Het originele afleveringsschema volgens het contract was als volgt:
• de eerste twee helikopters één jaar na ondertekening, dus op 1 maart 2002;
• de volgende twee tussen 1 mei en 1 juni 2002;
• de volgende twee tussen 1 juli en 1 september 2002;
• en de laatste twee tussen 1 november en 1 december 2002.
4.7 Problemen bij uitvoering contract
Doordat het KLPD eisen stelde aan de aan te schaffen helikopter waar de markt op dat moment niet in voorzag, diende een aantal technische ontwikkelingen plaats te vinden. In zijn offerte had Helifly aangegeven deze ontwikkelingen te kunnen (laten) uitvoeren. Medio 2001 bleek echter dat er, door cashflowproblemen bij moederbedrijf en tevens de fabrikant van de helikopters MDHI, de toevoer van helikopteronderdelen stagneerde waardoor er niets 100% af was en er geen mijlpalen waren vast te stellen. Hierdoor werd het voor het KLPD steeds moeilijker om de voortgang van de bouw van de helikopters te bewaken en rees er twijfel over de haalbaarheid van de leveringsdata. Het KLPD beoordeelde dat de waarborgen van de verschillende processen voldoende waren, ook vanwege de door Helifly beloofde maatregelen, waaronder personeelsuitbreidingen op het gebied van engineering bij MDHI.
Eind 2001 stelde het KLPD vast dat in alle profielen de MTOW overschreden werd en geen van de profielen dus volledig gevlogen kon worden. Bovendien riepen de grote financiële problemen van het bedrijf in een later stadium ook vragen op over de toekomstige ondersteuning en de onderdelenvoorziening. Het risico van doorgaan was MDHI failliet zou gaan in de afleverfase. In dat geval zou zich ook de vraag voordoen of er een andere fabrikant te vinden was die de resterende toestellen onder de voor Helifly geldende voorwaarden wilde afleveren.
Het KLPD vroeg zich af in hoeverre de mogelijkheden aanwezig waren om nu al het contract te verbreken, aangezien de afleverdatum van 1 maart nog niet gepasseerd was.1 Het KLPD wilde eerst in een gesprek met MDHI kijken welke wegen er waren voor het oplossen van de problemen. Tevens wilde het KLPD weten wat het hogere gewicht van de helikopter nu daadwerkelijk betekende voor de vluchtprofielen.

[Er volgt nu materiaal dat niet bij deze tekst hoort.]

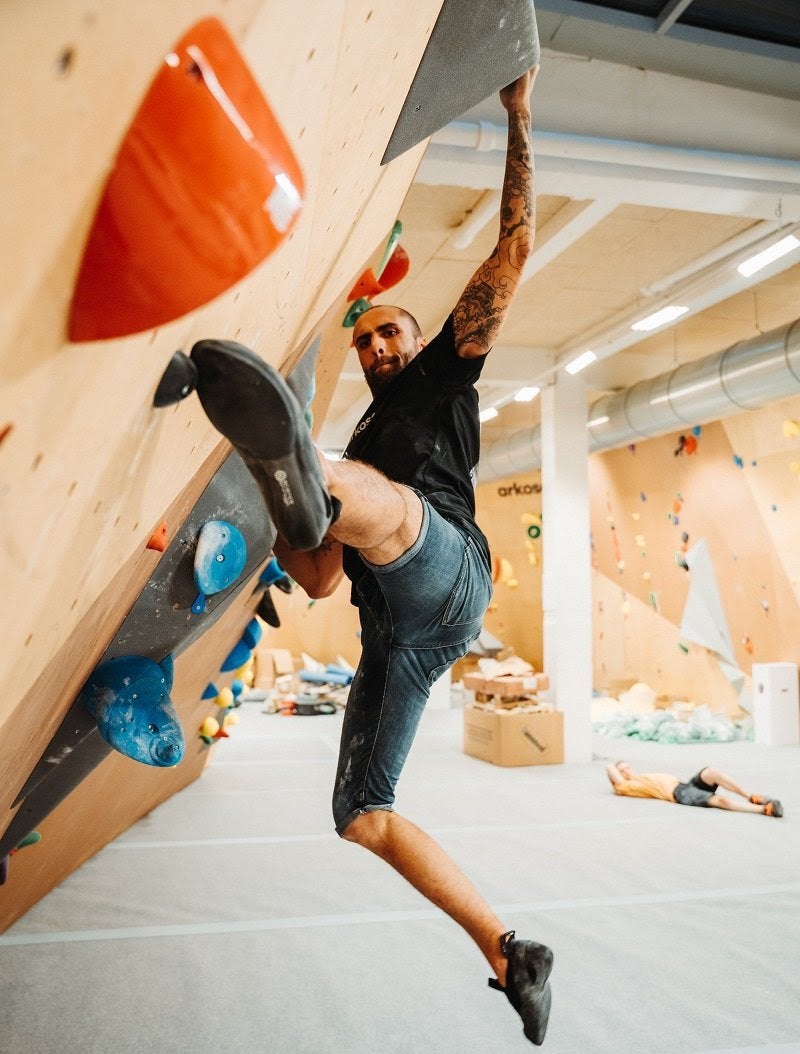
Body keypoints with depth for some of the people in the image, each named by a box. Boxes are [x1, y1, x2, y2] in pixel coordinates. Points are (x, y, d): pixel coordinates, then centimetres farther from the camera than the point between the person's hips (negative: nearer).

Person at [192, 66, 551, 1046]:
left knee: (373, 501, -38)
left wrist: (518, 120, 14)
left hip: (443, 569, -7)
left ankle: (304, 474, -73)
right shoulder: (354, 448, 32)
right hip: (392, 627, 7)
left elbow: (512, 250, 14)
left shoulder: (444, 373, 22)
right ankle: (508, 954, 7)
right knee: (361, 816, 3)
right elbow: (318, 581, 22)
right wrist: (291, 540, 2)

Toen in november 2001 bleek dat door de financiële en technische problemen de levering van de eerste twee helikopters pas op 24 maart 2002 zou kunnen plaatsvinden, kwam MDHI met de tussenoplossing van een bruikleenconstructie. Hoewel het KLPD hier niet negatief tegenover stond, had men wel enkele zorgen met betrekking tot onderhoud, registratie, gewenste configuratie en afbreukrisico. MDHI kwam echter met een nieuw afleverschema, waaruit bleek dat de geplande afleverdatum van de eerste twee helikopters verder vertraagde, nu naar 30 april 2002. Daardoor ging het KLPD, feitelijk gedwongen door het niet kunnen leveren van luchtsteun, akkoord met deze bruikleenconstructie.
In juli 2002 bleek dat het gewicht van de helikopter (toen al te hoog voor het vliegen van de stijgprofielen) door «echt te wegen» nog hoger te zijn. Hoewel Helifly toestemming kreeg het MTOW een paar procent te verhogen (en dus certificatie ervan geen groot probleem zou mogen zijn), was hiermee wel de absolute grens bereikt voor zowel nu als in de toekomst. De technische «rek» was eruit en elke verdere verhoging zou structurele gevolgen hebben voor het behalen van de vliegprofielen. Verder kon het antivriesbrandstofsysteem (gegarandeerde oplossing in offerte maart 2001) pas in oktober 2002 gekeurd worden en kon het verkrijgen van JAA-certificering variëren van een aantal weken tot meer dan vier maanden. Aangezien tevens de onderdelenvoorziening slecht verliep en de laatste audit meer troubleshooting betrof dan het daadwerkelijk uitvoeren van de audit, rees bij het KLPD dan ook de vraag of het gezien bovenstaande punten nog wel zinvol was om door te gaan.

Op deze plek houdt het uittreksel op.